Weird. That bit of the grammar doesn't deal with type expressions at all.

Answer 4 · 2018-09-17T06:53:36.000Z

Wild guess: is the parser a) not being asked to match a final eof, and b) in this particular scenario just being too lazy to bother to parse your entire document?

But if @lucaswerkmeister calls the type() rule directly, I don't see why it would want to look for an EOF.

Answer 5 · 2018-09-17T15:17:29.000Z

I don't see why it would want to look for an EOF.

Right. My wild guess is that it isn't looking for one, but that a rule TypeWithEof might work.

Answer 6 · 2018-09-17T20:57:04.000Z

Well, I already tweak the code for some other grammatical constructs.

shared Condition? parseCondition(String code, Anything(JNode, Node) update = noop) {
    if (exists jCondition = createParser(code + ",").condition()) {
        // the parser needs that comma for some conditions                                                                                                                                                                                                                                                                                                 
        return conditionToCeylon(jCondition, update);

shared RequiredParameter? parseRequiredParameter(String code, Anything(JNode, Node) update = noop) {
    if (exists jParameterDeclarationOrRef = createParser(code + ",").parameterDeclarationOrRef()) {
        /*                                                                                                                                                                                                                                                                                                                                                 
         The parser does some lookahead and seems to need that comma to parse a parameterRef                                                                                                                                                                                                                                                               
         */

I guess I’ll try that here as well.

Answer 7 · 2018-09-17T21:00:45.000Z

Yep, adding a comma is enough to make the test pass. And since I already do that in several other places, I guess there’s no real justification for considering this one a bug, except that it happens to be a regression for some bizarre, presumably ANTLR-internal reason (as @gavinking notes, the grammar changes appear unrelated).

Feel free to close the issue unless you want to investigate further…
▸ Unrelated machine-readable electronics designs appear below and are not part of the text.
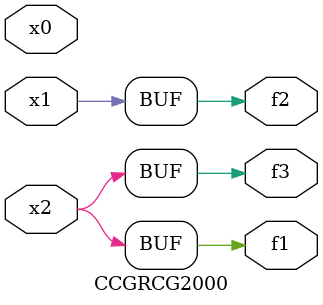
<source format=v>
module CCGRCG2000(
	input x0, x1, x2,
	output f1, f2, f3
);
	assign f1 = x2;
	assign f2 = x1;
	assign f3 = x2;
endmodule

</source>
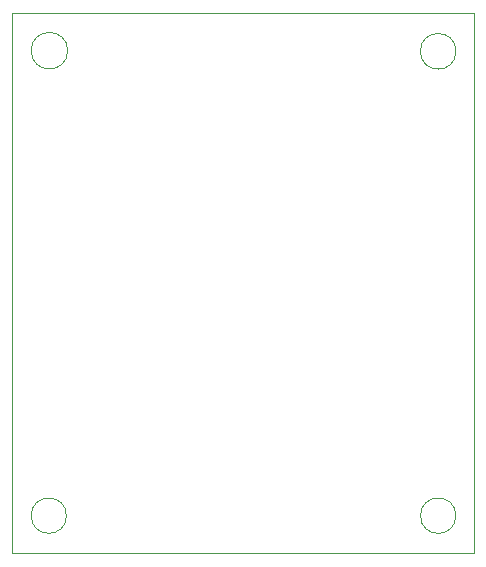
<source format=gm1>
G04 #@! TF.GenerationSoftware,KiCad,Pcbnew,(6.0.6)*
G04 #@! TF.CreationDate,2023-03-25T01:52:23+10:30*
G04 #@! TF.ProjectId,Coin Adapter,436f696e-2041-4646-9170-7465722e6b69,rev?*
G04 #@! TF.SameCoordinates,Original*
G04 #@! TF.FileFunction,Profile,NP*
%FSLAX46Y46*%
G04 Gerber Fmt 4.6, Leading zero omitted, Abs format (unit mm)*
G04 Created by KiCad (PCBNEW (6.0.6)) date 2023-03-25 01:52:23*
%MOMM*%
%LPD*%
G01*
G04 APERTURE LIST*
G04 #@! TA.AperFunction,Profile*
%ADD10C,0.100000*%
G04 #@! TD*
G04 APERTURE END LIST*
D10*
X165990506Y-108458000D02*
G75*
G03*
X165990506Y-108458000I-1500106J0D01*
G01*
X165999083Y-69138800D02*
G75*
G03*
X165999083Y-69138800I-1508683J0D01*
G01*
X128422400Y-111607600D02*
X167538400Y-111607600D01*
X167538400Y-111607600D02*
X167538400Y-65938400D01*
X167538400Y-65938400D02*
X128422400Y-65938400D01*
X128422400Y-65938400D02*
X128422400Y-111607600D01*
X133016136Y-108458000D02*
G75*
G03*
X133016136Y-108458000I-1494936J0D01*
G01*
X133120359Y-69088000D02*
G75*
G03*
X133120359Y-69088000I-1548359J0D01*
G01*
M02*

</source>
Answer 8 · 2018-09-18T09:15:44.000Z

@lucaswerkmeister are you sure you're forcing ANTLR to fully-read the token stream?

Answer 9 · 2018-09-18T19:43:51.000Z

I’m not familiar enough with ANTLR to be sure of anything :) but here’s my createParser function:

"Creates a [[Ceylon parser|CeylonParser]] that operates on the given [[code]]."
shared CeylonParser createParser(String code)
        => CeylonParser(CommonTokenStream(CeylonLexer(ANTLRStringStream(code + " ")))); // the lexer seems to need the trailing space

Do I need to do anything special to close the token stream at the end or something?

Answer 10 · 2018-09-21T06:57:03.000Z

Do I need to do anything special to close the token stream at the end or something?

Hrmph, apparently not. It's strange, I seem to remember something about having to force materialization of the whole token stream, but I don't see anything special in my code.